[Start of Attachment]

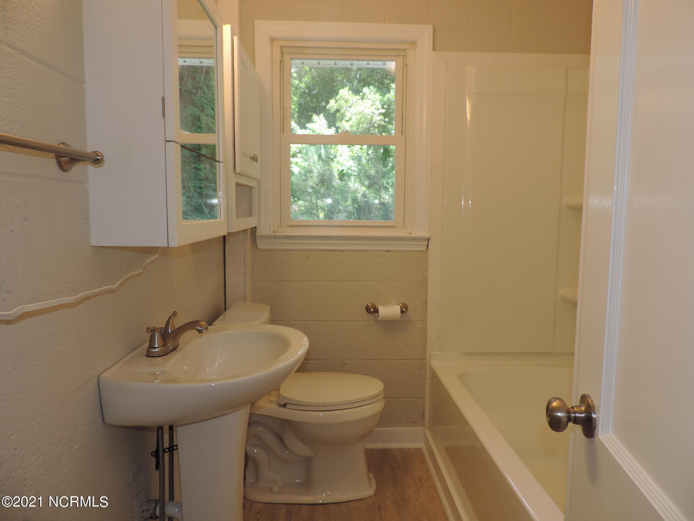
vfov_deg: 56.8
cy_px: 260
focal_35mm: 24
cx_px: 347
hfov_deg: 71.6
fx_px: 481
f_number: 3
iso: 90
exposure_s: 1/40
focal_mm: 4.3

[End of Attachment]

YOUR GOAL –
Copy out all the entries exactly. Images stay out of the copy.

RESULT FOR THIS TASK –
vfov_deg: 56.8
cy_px: 260
focal_35mm: 24
cx_px: 347
hfov_deg: 71.6
fx_px: 481
f_number: 3
iso: 90
exposure_s: 1/40
focal_mm: 4.3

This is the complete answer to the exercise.